In the article “Curbing those long, lucrative hours” in the latest issue of the Economist the billable hour is said to be “not dead, but many people would like to kill it”. “More and more firms’ in-house lawyers, who typically hire and manage outside lawyers, have turned to alternatives to the billable hour since the beginning of the global recession in 2008. In 2009 44% of the members of the Association of Corporate Counsel asked for alternative billing to cut costs.” Evan Chesler of Cravath, Swaine & Moore has commented that the primary cause of this trend is not to “screw down fees, but rather to aim for predictability and fairer, not just lower, bills.”

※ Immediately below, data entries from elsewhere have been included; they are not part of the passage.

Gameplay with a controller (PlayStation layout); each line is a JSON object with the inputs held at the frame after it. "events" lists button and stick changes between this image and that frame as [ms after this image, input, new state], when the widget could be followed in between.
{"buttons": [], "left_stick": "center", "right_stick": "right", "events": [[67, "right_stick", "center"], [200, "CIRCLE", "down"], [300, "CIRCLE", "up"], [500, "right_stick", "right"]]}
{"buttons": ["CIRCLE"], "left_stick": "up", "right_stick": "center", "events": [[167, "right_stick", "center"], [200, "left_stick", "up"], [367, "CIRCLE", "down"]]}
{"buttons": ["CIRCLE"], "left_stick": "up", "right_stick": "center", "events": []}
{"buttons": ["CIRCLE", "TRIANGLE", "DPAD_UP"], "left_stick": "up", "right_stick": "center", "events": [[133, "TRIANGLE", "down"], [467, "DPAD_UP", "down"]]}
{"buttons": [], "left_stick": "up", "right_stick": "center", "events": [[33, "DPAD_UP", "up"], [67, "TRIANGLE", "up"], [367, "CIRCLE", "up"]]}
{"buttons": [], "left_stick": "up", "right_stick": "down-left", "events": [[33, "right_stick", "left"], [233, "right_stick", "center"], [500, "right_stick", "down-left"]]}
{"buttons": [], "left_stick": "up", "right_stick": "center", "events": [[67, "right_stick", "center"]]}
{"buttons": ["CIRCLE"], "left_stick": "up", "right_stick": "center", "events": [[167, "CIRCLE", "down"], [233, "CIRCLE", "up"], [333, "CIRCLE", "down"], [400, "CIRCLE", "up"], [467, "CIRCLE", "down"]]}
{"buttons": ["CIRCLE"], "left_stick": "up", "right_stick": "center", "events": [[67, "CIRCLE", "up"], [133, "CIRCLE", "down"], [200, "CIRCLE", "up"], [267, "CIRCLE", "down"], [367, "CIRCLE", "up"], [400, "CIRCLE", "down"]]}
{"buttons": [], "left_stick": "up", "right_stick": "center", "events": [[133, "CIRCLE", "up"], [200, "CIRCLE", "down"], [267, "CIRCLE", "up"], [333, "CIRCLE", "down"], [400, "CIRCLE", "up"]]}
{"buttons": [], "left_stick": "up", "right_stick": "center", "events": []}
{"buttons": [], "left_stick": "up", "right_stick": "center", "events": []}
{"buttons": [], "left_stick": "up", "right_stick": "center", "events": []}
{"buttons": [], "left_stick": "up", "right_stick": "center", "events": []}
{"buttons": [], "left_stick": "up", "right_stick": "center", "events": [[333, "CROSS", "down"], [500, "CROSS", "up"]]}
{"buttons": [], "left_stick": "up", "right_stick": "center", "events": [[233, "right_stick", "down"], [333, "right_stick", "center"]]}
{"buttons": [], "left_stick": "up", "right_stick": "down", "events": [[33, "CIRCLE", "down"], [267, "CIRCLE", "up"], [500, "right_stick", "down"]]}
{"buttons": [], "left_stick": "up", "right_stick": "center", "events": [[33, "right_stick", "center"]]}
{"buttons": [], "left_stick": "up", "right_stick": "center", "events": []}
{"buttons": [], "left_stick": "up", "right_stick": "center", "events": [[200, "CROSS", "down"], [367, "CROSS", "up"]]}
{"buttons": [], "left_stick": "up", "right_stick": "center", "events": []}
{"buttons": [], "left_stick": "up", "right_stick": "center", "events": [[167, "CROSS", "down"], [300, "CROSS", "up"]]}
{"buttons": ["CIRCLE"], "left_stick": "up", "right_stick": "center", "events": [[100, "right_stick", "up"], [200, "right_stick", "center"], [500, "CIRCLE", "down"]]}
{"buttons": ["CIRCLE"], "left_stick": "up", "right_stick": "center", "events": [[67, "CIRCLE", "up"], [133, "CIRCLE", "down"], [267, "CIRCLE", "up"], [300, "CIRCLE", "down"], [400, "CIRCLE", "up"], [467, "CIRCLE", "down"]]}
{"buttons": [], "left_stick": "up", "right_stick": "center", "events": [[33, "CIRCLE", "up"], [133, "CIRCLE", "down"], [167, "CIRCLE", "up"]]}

Gordon Perchthold, author of the book “Extract Value From Consultants” has added a wise comment that “Whether it be the legal profession or the consulting profession, the issue with the ‘billable hour’ is not the cost but instead, what value did it deliver? Too often, clients, whether of lawyers or consultants, enter open ended arrangements, not necessarily in terms of scope, but in terms of which and how resources will be billed against such scope. Low-value tasks conducted by inexperienced practitioners end up consuming so many hours of billable effort as to often overwhelm the true expertise that was sought after in the first place. While automation may eliminate the billings for a percentage of the menial activity, how is the broader business model going to change so that clients can consistently derive more value (rather than billable hours).”
In the Economist article the use of automated processes is discussed as a solution to the fee problem: “Many legal tasks, although not quite easy, are variations on a theme. The production of a certain document does not differ vastly from one instance to another. So more firms are using document assembly software to reduce time needed to put together a certain type of document. Automating the automatable stuff allows lawyers to spend more time talking to the client. Everyone wins.”
DP Robert has commented that “Technology acts as an equalizer. It allows corporate clients to monitor, compare and intelligently price services – premium price for premium work and commodity pricing for commoditized work and everything in between.”
A new groundbreaking approach to alternative fee arrangements has reportedly been taken by Cameron McKenna who now offers its clients a ‘pay what you think it’s worth’ option, please see “Cameron invites clients to pay what they want for legal work”. A bold and innovative approach to say the least. It will be most interesting to see the outcome of this and if more law firms will follow.